EXERCISE DETAILS — Reproduce each of the lines below word for word, in their original order.
+ + + + +
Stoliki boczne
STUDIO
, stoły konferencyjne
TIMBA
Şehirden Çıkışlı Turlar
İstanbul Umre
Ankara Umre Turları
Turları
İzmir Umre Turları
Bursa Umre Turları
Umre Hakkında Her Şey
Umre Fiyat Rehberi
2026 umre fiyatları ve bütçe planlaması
+ + + + +
REPLY TO THE EXERCISE —
Stoliki boczne
STUDIO
, stoły konferencyjne
TIMBA
Şehirden Çıkışlı Turlar
İstanbul Umre
Ankara Umre Turları
Turları
İzmir Umre Turları
Bursa Umre Turları
Umre Hakkında Her Şey
Umre Fiyat Rehberi
2026 umre fiyatları ve bütçe planlaması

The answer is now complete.